I liked Michelle Goldberg’s column in the February 24 New York Times. I liked it for some good reasons and some not so good. Among the not so good is that she said she had been working on the topic of “the politics of depression” for awhile, but “since I lost faith in my initial interpretation …I never ended up writing about it.
”It was an experience I have had so often that I was just barely able to keep myself from writing her to say, “Really? You too?” That is a really bad reason for liking her column.
Fortunately, there is a better reason That better reason is this paragraph:
Social media didn’t just cut into offline socializing. It precipitated a revolution in consciousness, in which people are constantly packaging themselves for public consumption and seeing their popularity and the popularity of others quantified. It’s not shocking that this new mode of existence would be particularly fraught for those in a stage of life where both fashioning the self and finding a place to belong are paramount.
Let’s start with “precipitated.” That saves her from having to say that social media caused “a revolution in consciousness.” She can say that it was the final element of some toxic cocktail. She could have said, herself, what the other elements of the cocktail were or she could have let anyone else do it. She has identified the straw that broke the camel’s back and it is that straw she wants to talk about. It is social media.
Social media precipitated “a revolution in consciousness.” There is a way of being before this revolution and a different way afterward. She doesn’t say what it was like before, but the “after” account is pretty vivid. People are “constantly packaging themselves for public consumption…” I would have said that that is the normal condition of society. We all do the things we need to do to belong. And after that, we all do the things we need to do to stand out. We are fully aware of neither process, discovering only later what we did and being forced to speculate about why we might have done it.
But the next part of Goldberg’s account is riveting: “…seeing their popularity and the popularity of others quantified.” Two aspects of that seem potentially disastrous to me. The first is the quantification. Nearly all the information that comes with normal social assessment is lost in a single quantified assessment and all the parts of it you might want to argue about are lost behind the blank fact of a number. Not only is it beyond argument as a number; it also seems truer.
What is not captured in this metric? Oh…not much. Only your own intention and your own assessment of the quality of your work. Hardly anything at all compared to the quantified and casual assessments of others.
What could be more central to the self than an answer to the question, “What am I trying to do?” What I am trying to do is more likely to be linked to my fundamental identity than any other single measure I know. The sense of self-efficacy as it is called in some fields or of “agency” as it is called in other fields begins with an answer to that question.

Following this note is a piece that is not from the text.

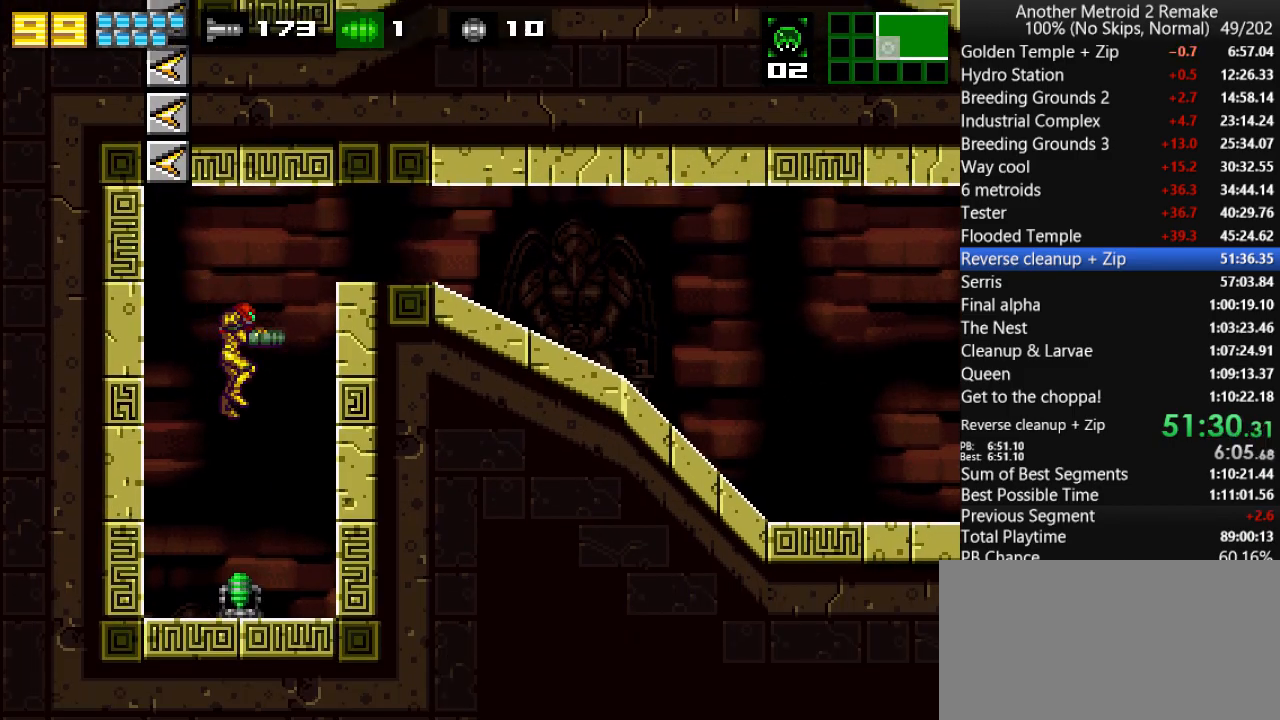
{"keys": ["right"], "events": [[200, "left", "up"], [200, "right", "down"]]}
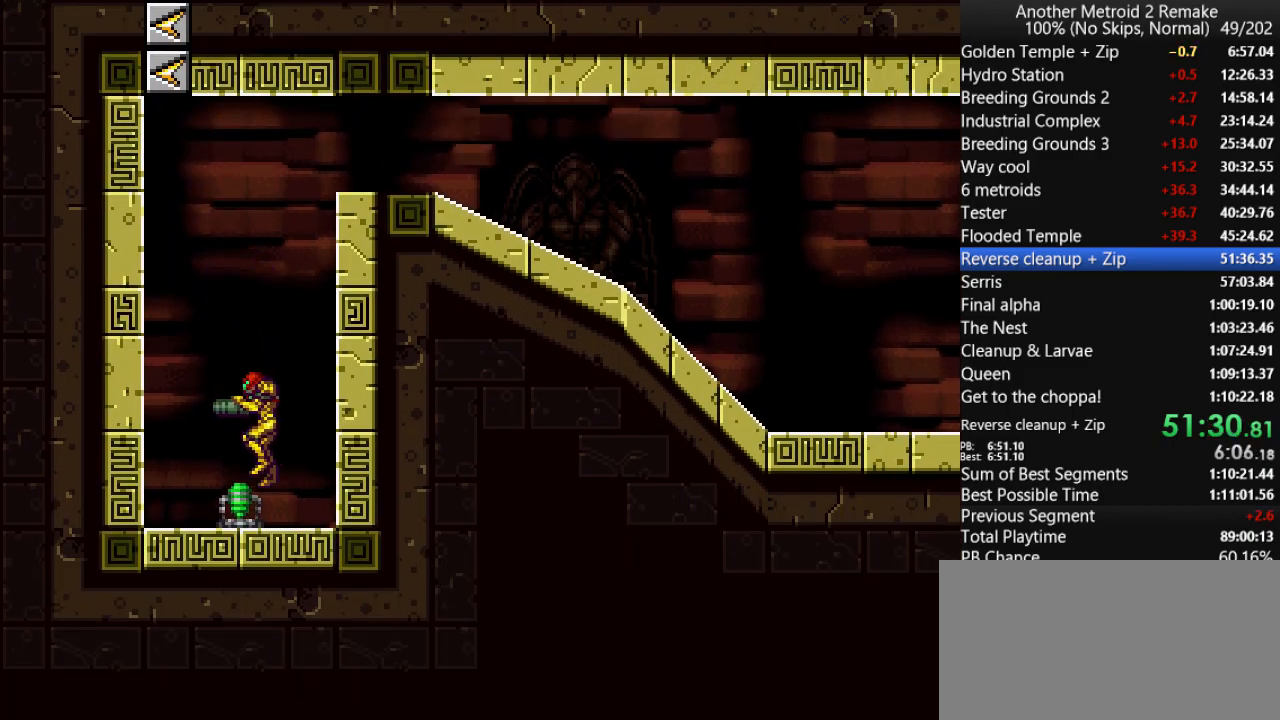
{"keys": ["down", "right"], "events": [[350, "down", "down"]]}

And that is true, I maintain, despite that fact that we are not always doing what we thought we were doing. The readiness of standard categories for intention and action means that we are quite likely to use one of the standard labels—Oh, I’m just making sure he is held accountable—rather than giving a more thoughtful and accurate account. Coming up with an acceptable account of why you are doing something is no mean feat in itself. To skip over that part and to consult, instead, a quantified measure of whether others approve of what you are doing, seems like giving away the store.
And not only that, if you know what you are trying to do, you know both whether you are succeeding and whether you are giving your best efforts to the project. Assuming that you would choose to make some changes if your efforts are failing, it would be nice to know whether they are failing. If you pay careful attention to what you are trying to do, you have a good chance of knowing that.
The world of quantified assessment that Michelle Goldberg talks about seems horrific by contrast. It is a world in which not only you but everyone else in that world is assessed on things that have nothing to do with their intentions. They have to do only with the reactions of others to the way you “package yourself for public consumption.”
The reaction that many young people have to this situation is one Goldberg describes as characterized by loneliness, depression, and alienation. And why would it not be? The people who buy this kind of world or find themselves swept up in it, have lost the crucial connection between what they intend and who they are,
Whether there is a way out of this or not depends on how deep a hold social media have on how many people. There are lots of other things to worry about. The aggregate category some are calling “deaths of depression” continues to rise, for example. Maybe the social media bubble is going to burst and we will look back on it as an oddity, as if we had been visited by a powerful and quirky relative and were glad to see them leave.
Or maybe it is fundamental to who we have become. I hope not.
I want to re-read this tomorrow, but I would be remiss if I didn’t promptly acknowledge how wise, insightful, and fundamentally human this posting is.